Aim 1 addresses the role of estrogen response elements in determining gene activation. The hypothesis addresses whether DNA binding acts as an allosteric effector to direct ER conformation which in turn leads to recruitment of coactivators or corepressors. The role of ER affinity for particular EREs and the induction of different conformations by the ERE that alters ER interaction with coregulators will be investigated. The effect of increased ER binding to the ERE will be determined in relation to coregulator interaction and transactivation when bound to estradiol and 4-hydroxytamoxifen.

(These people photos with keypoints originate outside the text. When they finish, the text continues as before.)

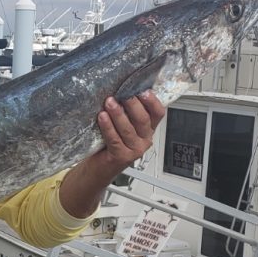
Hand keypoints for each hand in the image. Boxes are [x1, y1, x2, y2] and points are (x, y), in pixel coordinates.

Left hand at [58, 91, 164, 218]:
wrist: (99, 168)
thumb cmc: (109, 143)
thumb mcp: (122, 126)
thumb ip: (126, 112)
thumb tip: (122, 89)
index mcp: (147, 129)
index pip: (158, 113)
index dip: (152, 101)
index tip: (143, 91)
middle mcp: (144, 140)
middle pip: (143, 119)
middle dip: (132, 105)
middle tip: (122, 94)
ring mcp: (134, 150)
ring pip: (128, 129)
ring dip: (118, 114)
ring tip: (109, 102)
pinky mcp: (121, 157)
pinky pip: (114, 139)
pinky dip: (108, 126)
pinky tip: (102, 117)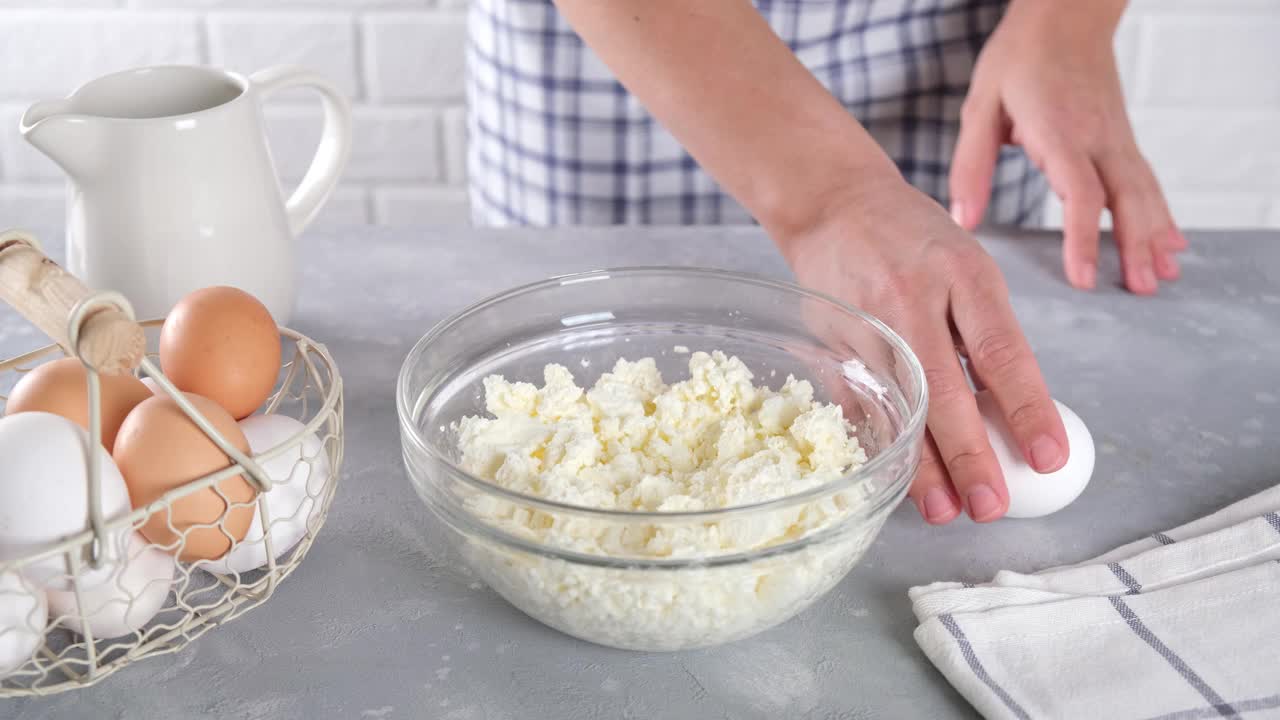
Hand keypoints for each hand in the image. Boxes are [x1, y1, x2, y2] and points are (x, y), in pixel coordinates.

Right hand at [781, 181, 1068, 523]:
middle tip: (991, 506)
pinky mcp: (832, 342)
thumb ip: (986, 331)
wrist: (830, 202)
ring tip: (945, 511)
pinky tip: (897, 479)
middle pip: (944, 391)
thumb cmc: (912, 238)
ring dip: (920, 465)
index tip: (1048, 458)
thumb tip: (1013, 412)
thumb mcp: (965, 265)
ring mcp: (867, 324)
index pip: (1002, 353)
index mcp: (963, 274)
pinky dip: (881, 444)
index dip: (1027, 410)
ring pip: (897, 406)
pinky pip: (859, 404)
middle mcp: (912, 300)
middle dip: (970, 456)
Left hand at [948, 0, 1186, 293]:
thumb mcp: (980, 106)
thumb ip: (971, 166)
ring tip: (1161, 277)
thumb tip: (964, 220)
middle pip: (1125, 198)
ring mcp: (1116, 137)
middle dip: (1134, 246)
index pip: (1080, 193)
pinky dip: (1161, 212)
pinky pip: (1146, 179)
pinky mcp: (1122, 137)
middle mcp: (1097, 137)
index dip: (1083, 237)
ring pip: (1143, 191)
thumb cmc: (1018, 59)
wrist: (1065, 15)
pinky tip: (1172, 242)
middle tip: (1140, 290)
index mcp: (1059, 133)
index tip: (1084, 276)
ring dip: (1154, 235)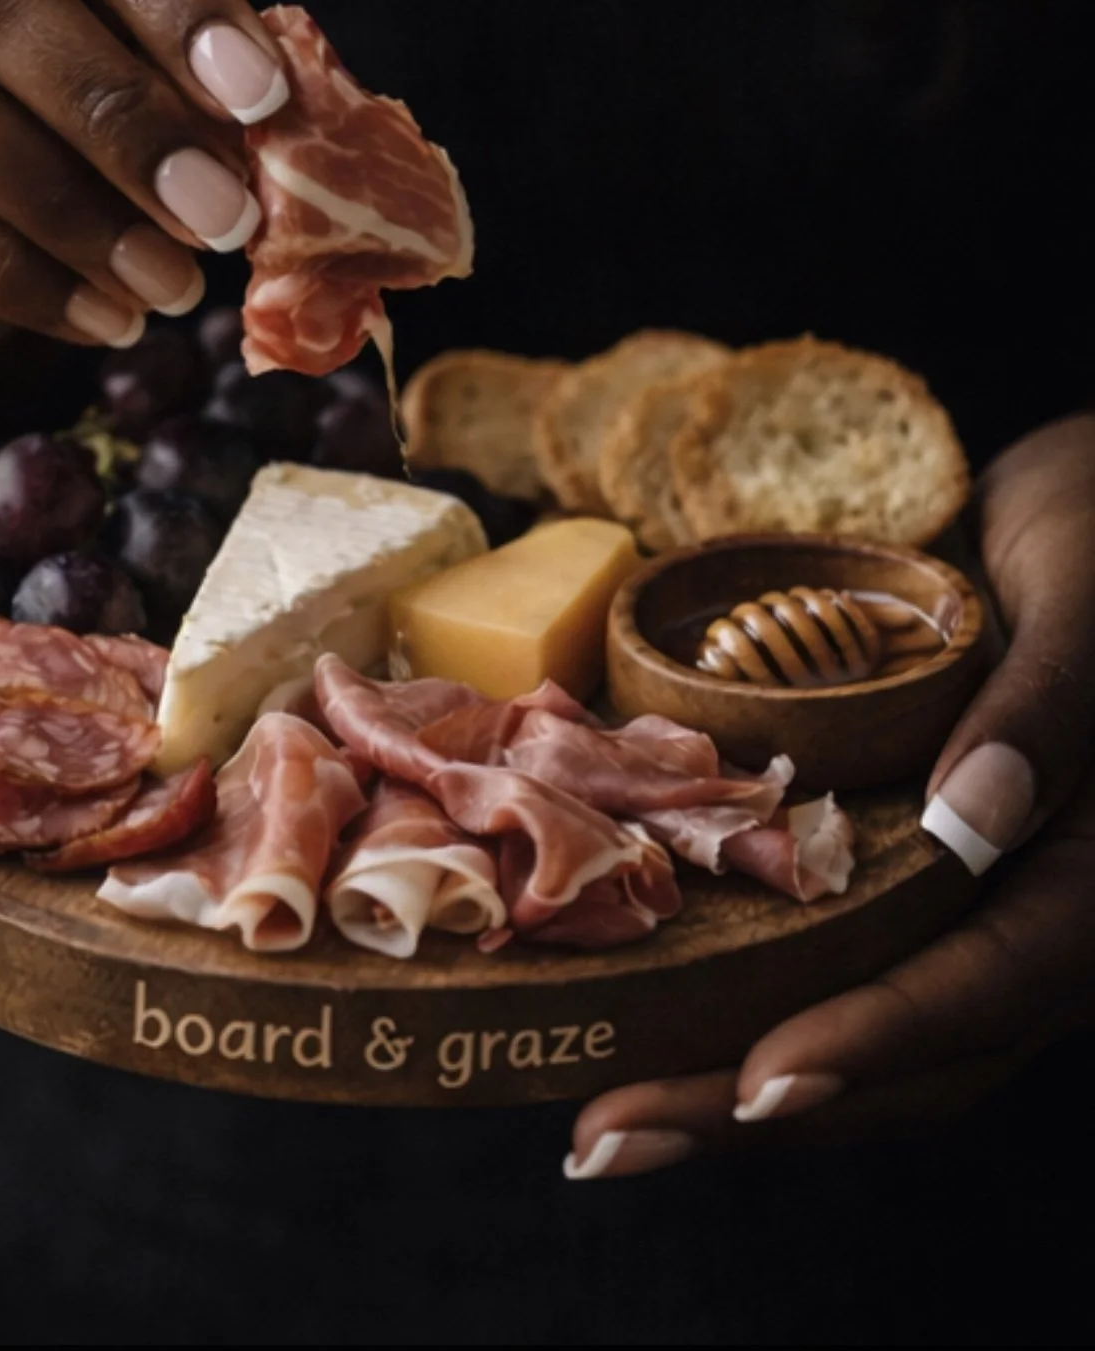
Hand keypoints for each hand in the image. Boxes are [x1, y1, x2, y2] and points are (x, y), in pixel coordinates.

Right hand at [0, 0, 288, 346]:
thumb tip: (283, 124)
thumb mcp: (115, 33)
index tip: (262, 95)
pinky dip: (12, 273)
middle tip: (221, 213)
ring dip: (70, 208)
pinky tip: (100, 314)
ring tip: (171, 284)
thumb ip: (180, 56)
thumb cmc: (46, 73)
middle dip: (121, 115)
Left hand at [566, 413, 1094, 1178]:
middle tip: (606, 1137)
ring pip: (852, 1020)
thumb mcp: (1089, 597)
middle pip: (900, 1053)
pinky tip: (637, 996)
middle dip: (753, 1103)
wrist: (1083, 505)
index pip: (985, 988)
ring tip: (598, 1111)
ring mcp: (965, 900)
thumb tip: (974, 822)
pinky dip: (737, 988)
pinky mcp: (905, 868)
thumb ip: (1050, 708)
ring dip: (728, 1072)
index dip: (873, 1042)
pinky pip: (826, 951)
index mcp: (1093, 879)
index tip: (761, 1081)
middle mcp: (1029, 913)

ER domains involved in communicating specific ERE binding to coregulator interactions will be established.
Aim 2 makes use of ER bound to different imperfect EREs to determine the effect of exchanging EREs in native promoters to test coregulator recruitment, activity in cell-free transcription assays and in transiently and stably transfected cell lines.
In aim 3, a cell free system of deproteinized templates will be used to identify rate limiting ER coregulators. A chromatin assembly system is proposed to test the effects of DNA replication, nucleosome assembly and position, cell specific factors, and histone deacetylation.
In aim 4, stably transfected ER+ HepG2 cells will be used to test whether elongation rather than initiation is limiting in ER induction of vitellogenin gene expression. Chromatin immunoprecipitation assays will be performed to identify differences in the patterns of ER and HNF3a binding and histone acetylation when transcription of the estrogen inducible VIT and PI-9 promoters is weakly or strongly activated.